# WHAT YOU WILL DO
Exact transcription, pictures omitted: reproduce the listing below.

# DATA EXCERPT
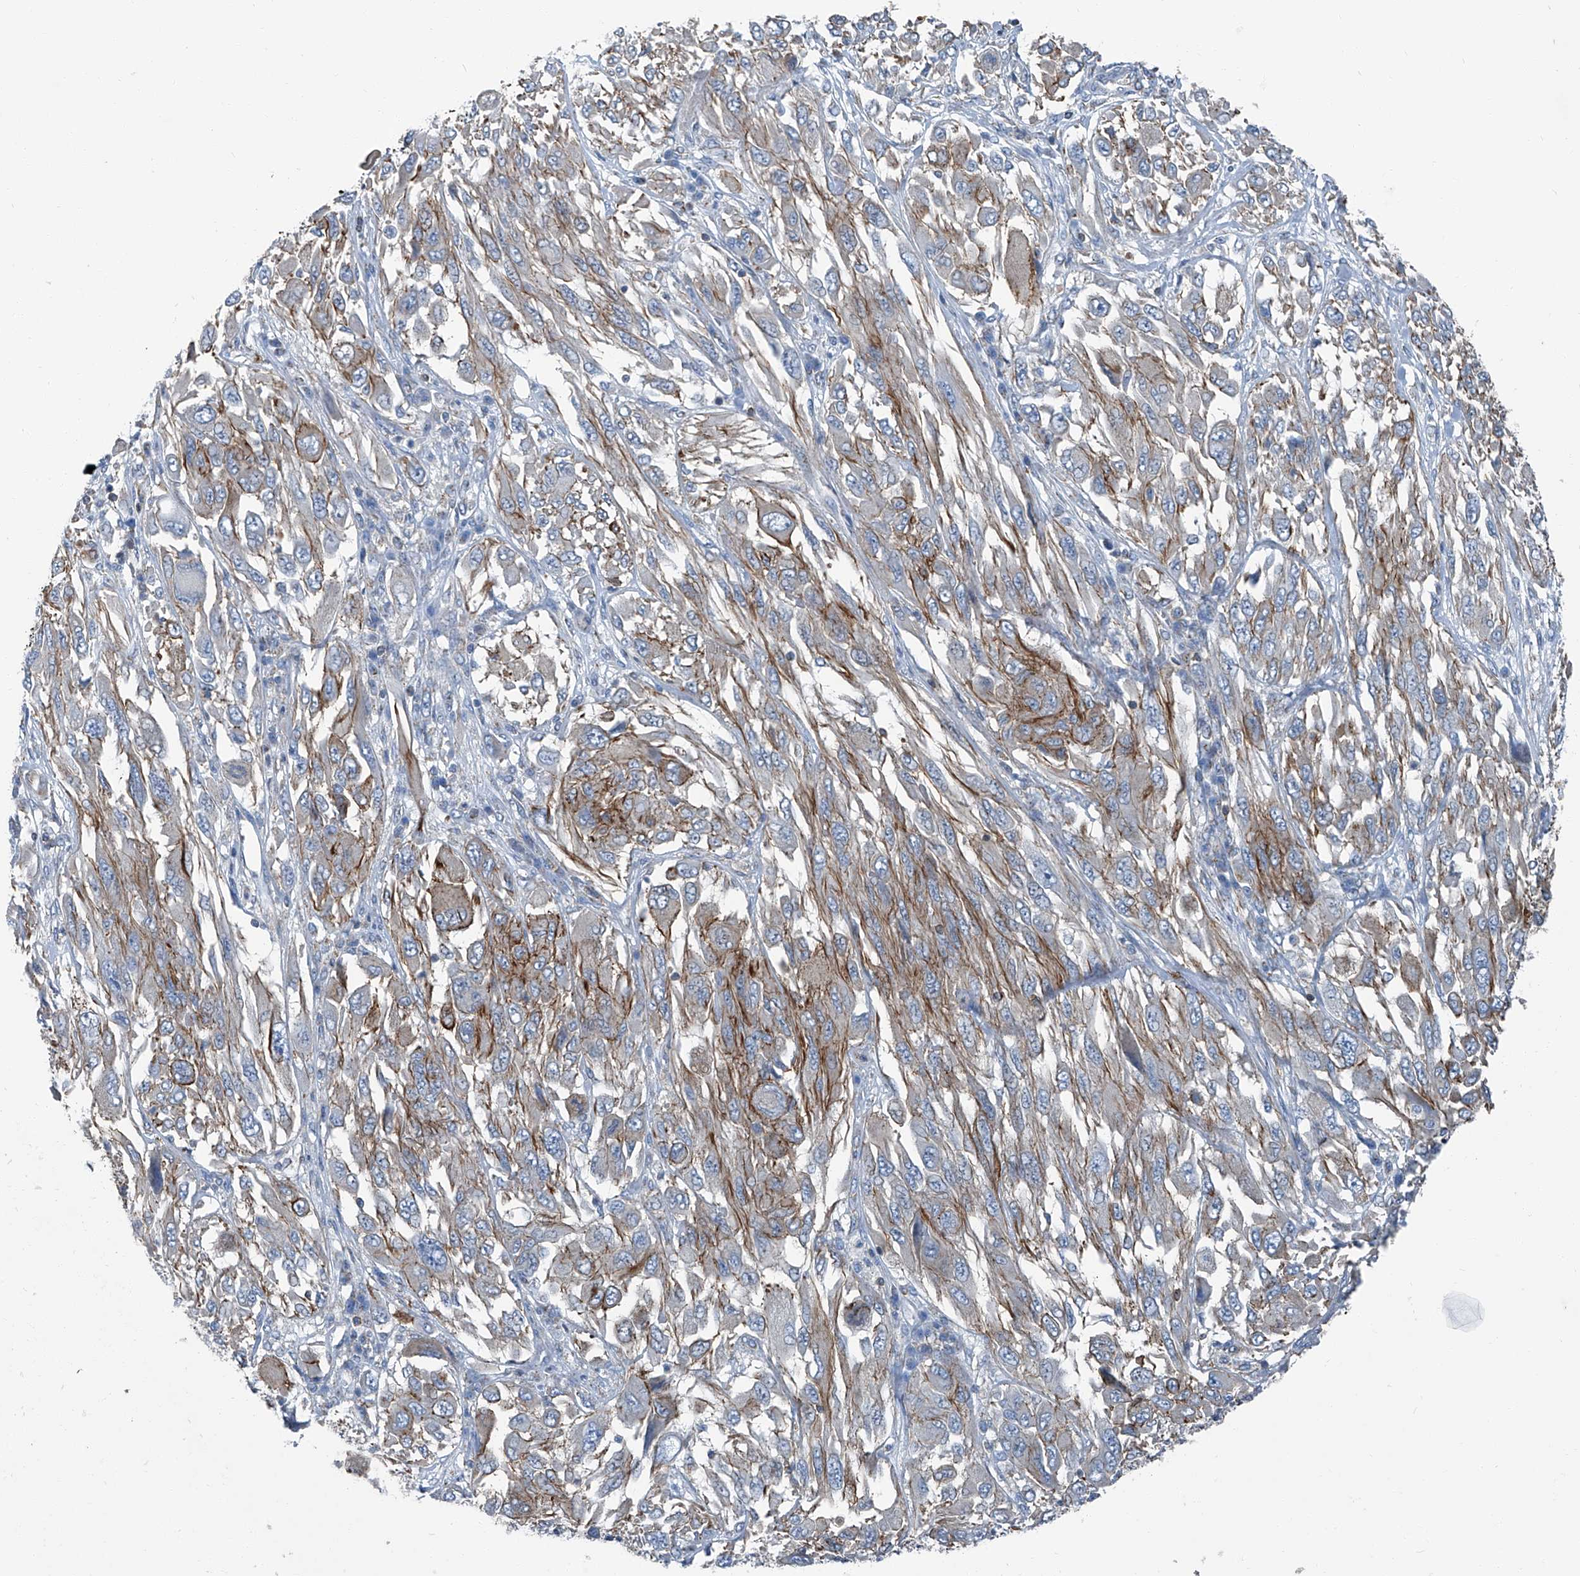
{"staining": {"intensity": "weak", "quantity": "<25%", "location": "cytoplasmic/membranous"}, "tissue": "melanoma", "cell_type": "Tumor cells", "image_type": "cancer", "snomed": [{"axis": "morphology", "description": "Malignant melanoma, NOS"}, {"axis": "topography", "description": "Skin"}], "caption": "IHC micrograph of neoplastic tissue: human malignant melanoma stained with DAB (3,3'-diaminobenzidine) exhibits no significant protein staining in tumor cells. (DAB immunohistochemistry, high magnification).", "gene": "SEPTIN7", "patient": {"sex": "female", "age": 91}}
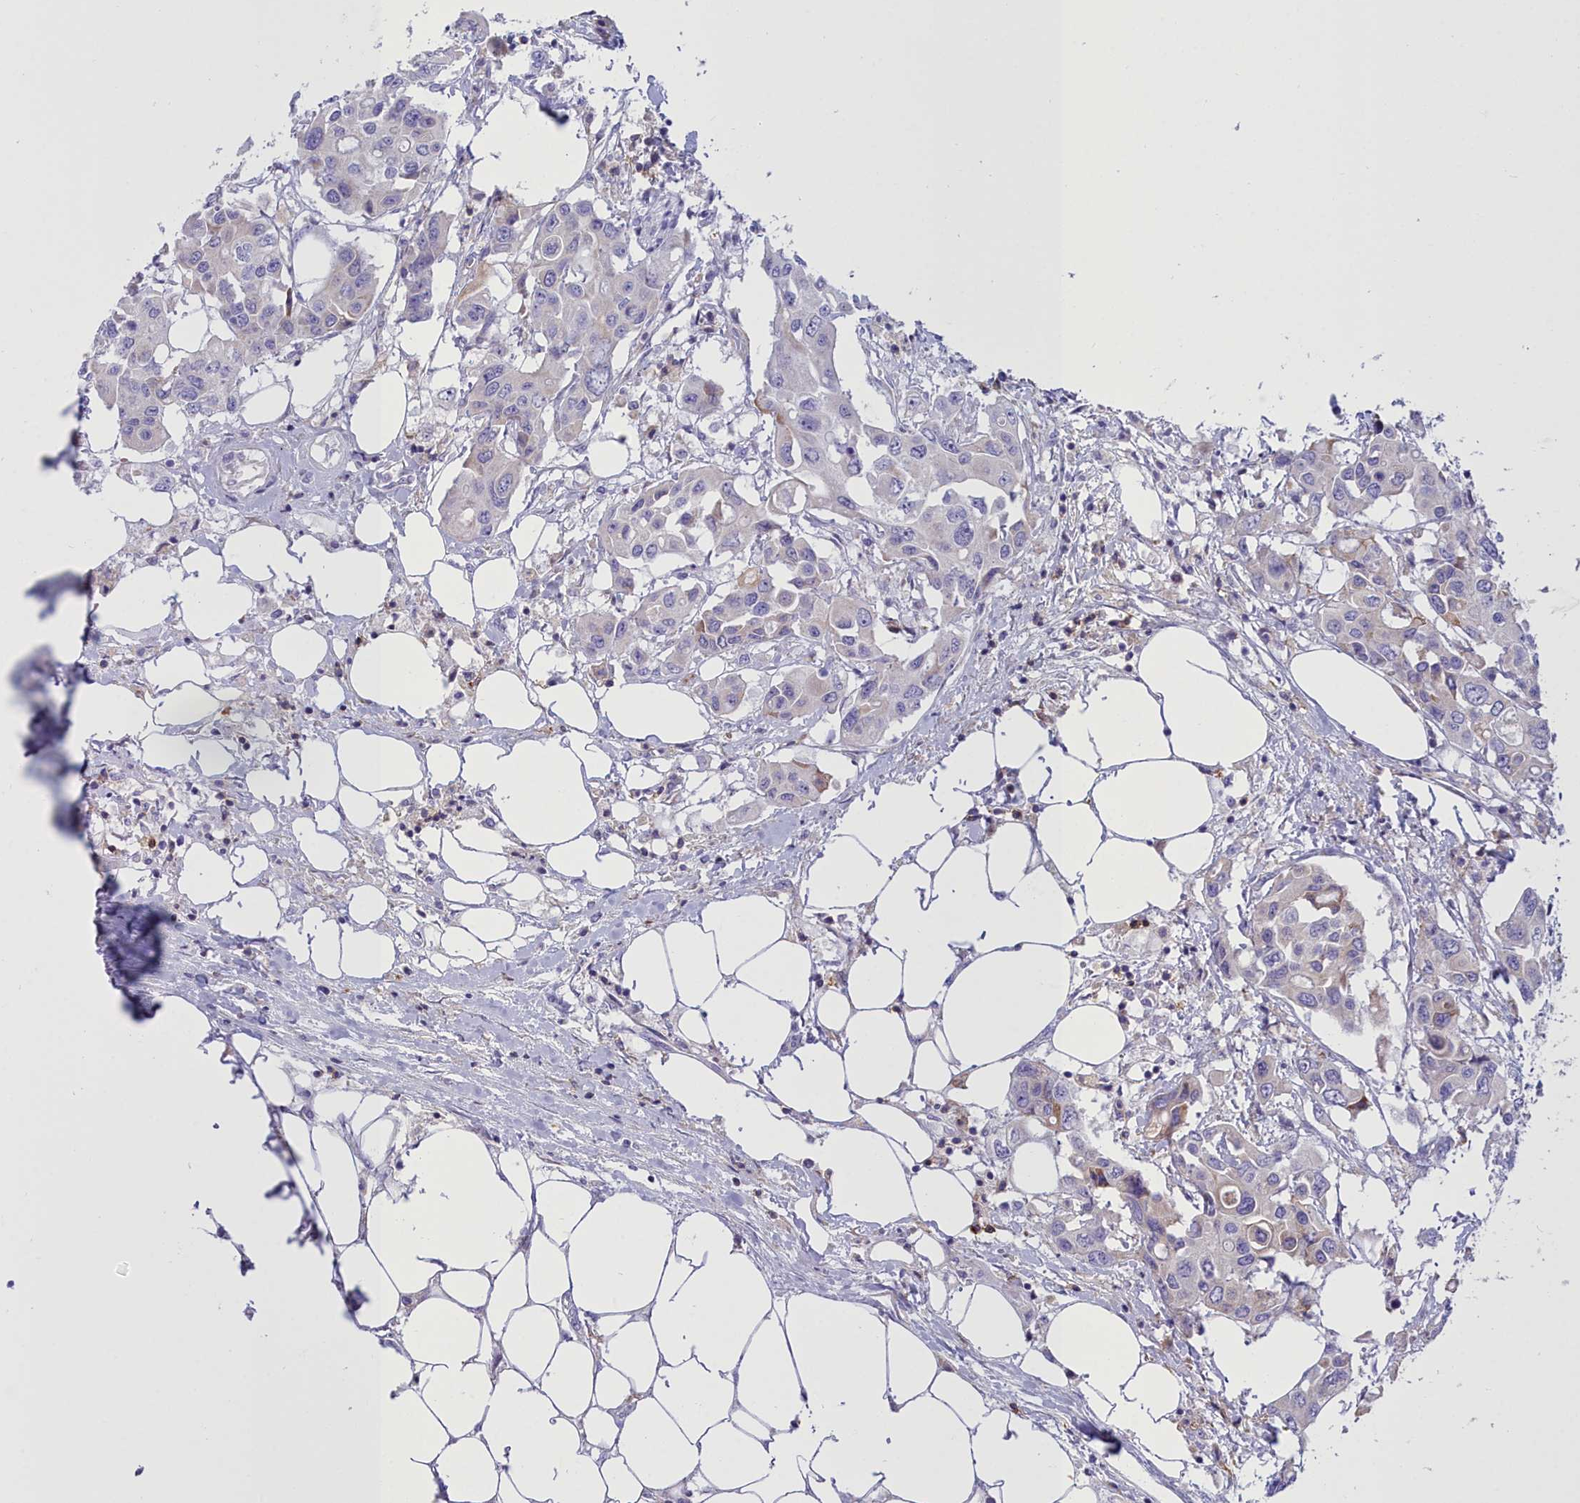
{"staining": {"intensity": "negative", "quantity": "none", "location": "none"}, "tissue": "colorectal cancer", "cell_type": "Tumor cells", "image_type": "cancer", "snomed": [{"axis": "morphology", "description": "Adenocarcinoma, NOS"}, {"axis": "topography", "description": "Colon"}], "caption": "Immunohistochemistry (IHC) histopathology image of neoplastic tissue: colorectal cancer stained with DAB reveals no significant protein positivity in tumor cells.", "gene": "CD5", "patient": {"sex": "male", "age": 77}}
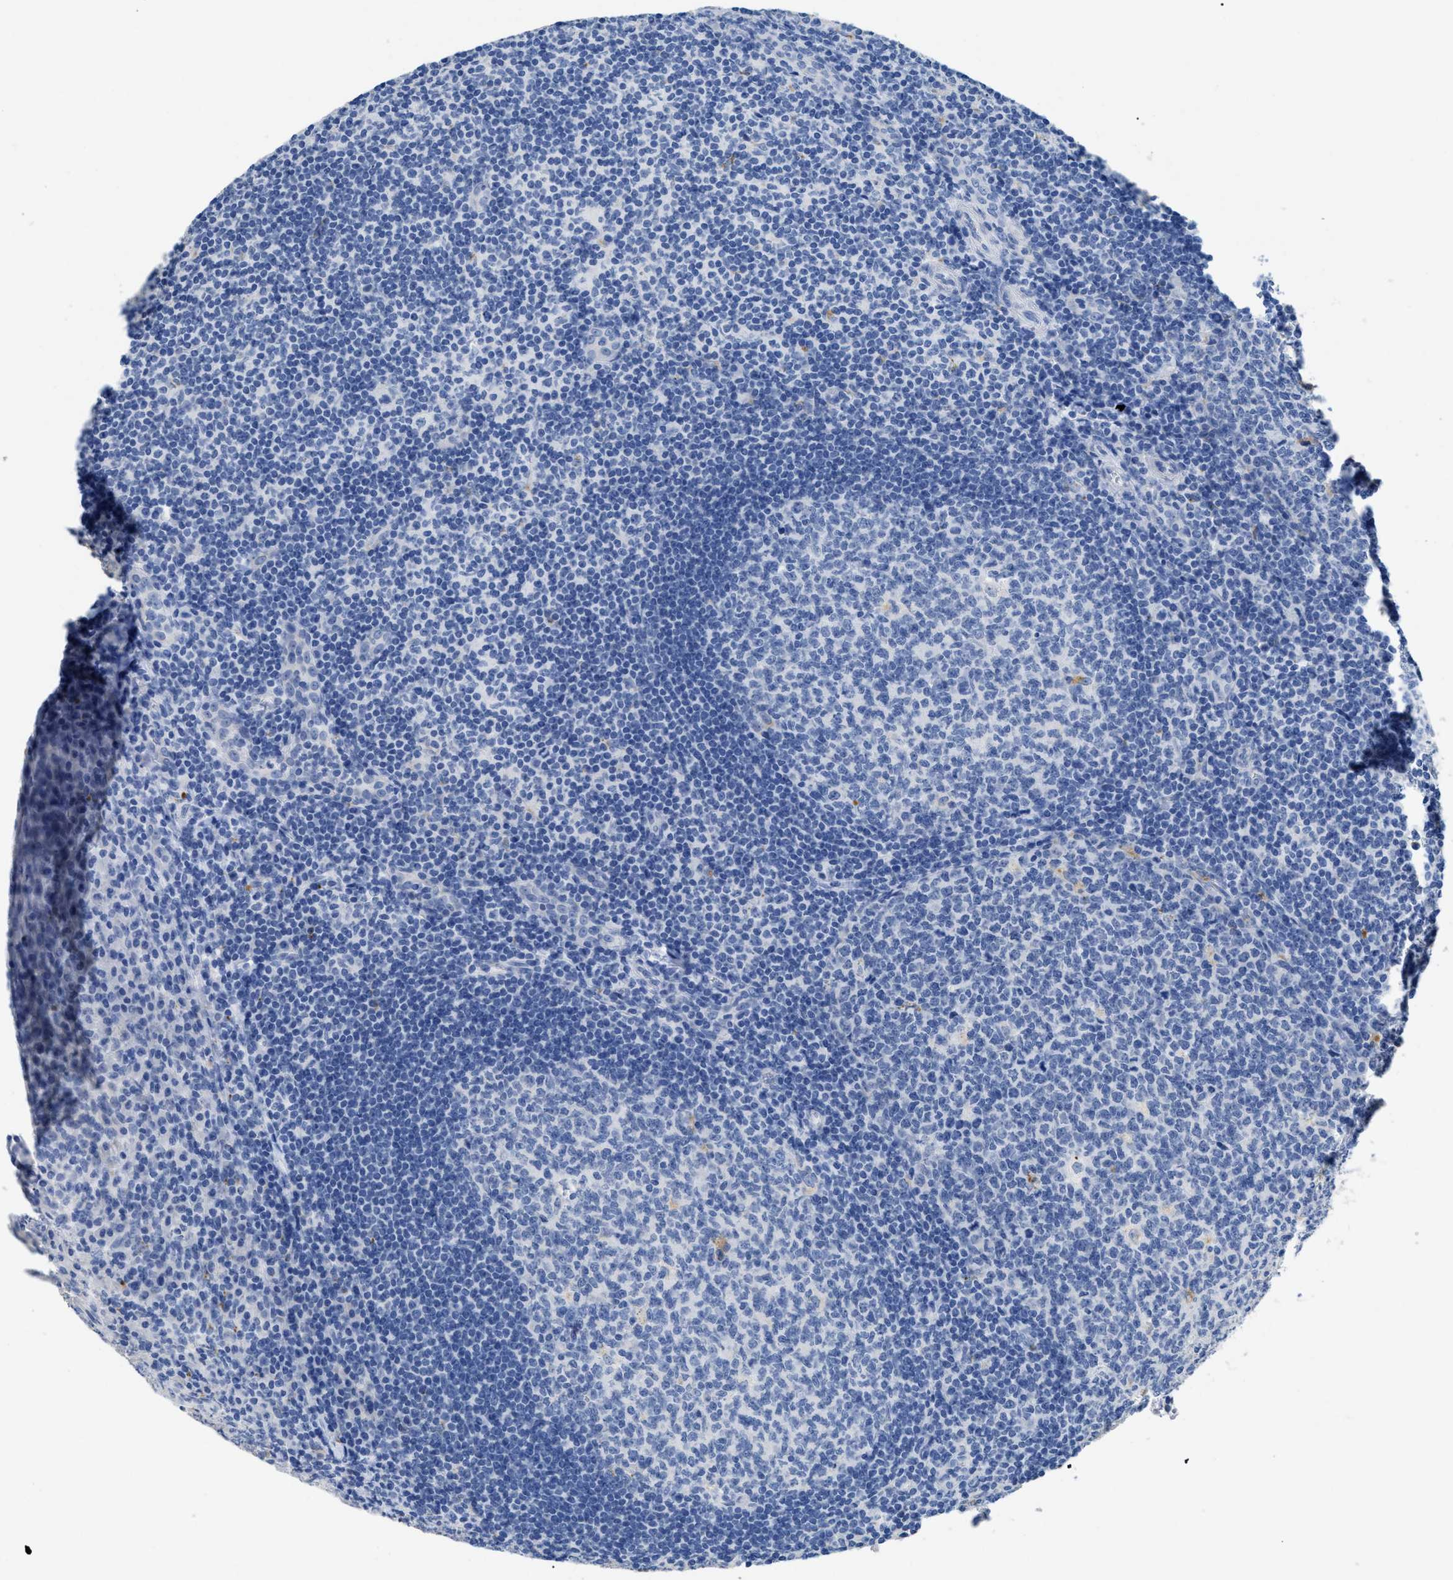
{"staining": {"intensity": "negative", "quantity": "none", "location": "none"}, "tissue": "tonsil", "cell_type": "Germinal center cells", "image_type": "normal", "snomed": [{"axis": "morphology", "description": "Normal tissue, NOS"}, {"axis": "topography", "description": "Tonsil"}], "caption": "High power microscopy image of an immunohistochemistry (IHC) image of benign tonsil, revealing no significant staining in germinal center cells.", "gene": "APOBEC2", "patient": {"sex": "male", "age": 37}}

# REPLY TO THE EXERCISE
{"staining": {"intensity": "weak", "quantity": "<25%", "location": "cytoplasmic/membranous"}, "tissue": "melanoma", "cell_type": "Tumor cells", "image_type": "cancer", "snomed": [{"axis": "morphology", "description": "Malignant melanoma, NOS"}, {"axis": "topography", "description": "Skin"}], "caption": "IHC micrograph of neoplastic tissue: human malignant melanoma stained with DAB (3,3'-diaminobenzidine) exhibits no significant protein staining in tumor cells. (DAB immunohistochemistry, high magnification).", "gene": "SEPTIN7", "patient": {"sex": "female", "age": 91}}
{"staining": {"intensity": "negative", "quantity": "none", "location": "none"}, "tissue": "colorectal cancer", "cell_type": "Tumor cells", "image_type": "cancer", "snomed": [{"axis": "morphology", "description": "Adenocarcinoma, NOS"}, {"axis": "topography", "description": "Colon"}], "caption": "Immunohistochemistry (IHC) histopathology image of neoplastic tissue: colorectal cancer stained with DAB reveals no significant protein positivity in tumor cells.", "gene": "CD5", "patient": {"sex": "male", "age": 77}}
{"staining": {"intensity": "negative", "quantity": "none", "location": "none"}, "tissue": "tonsil", "cell_type": "Germinal center cells", "image_type": "normal", "snomed": [{"axis": "morphology", "description": "Normal tissue, NOS"}, {"axis": "topography", "description": "Tonsil"}], "caption": "High power microscopy image of an immunohistochemistry (IHC) image of benign tonsil, revealing no significant staining in germinal center cells.", "gene": "APOBEC2", "patient": {"sex": "male", "age": 37}}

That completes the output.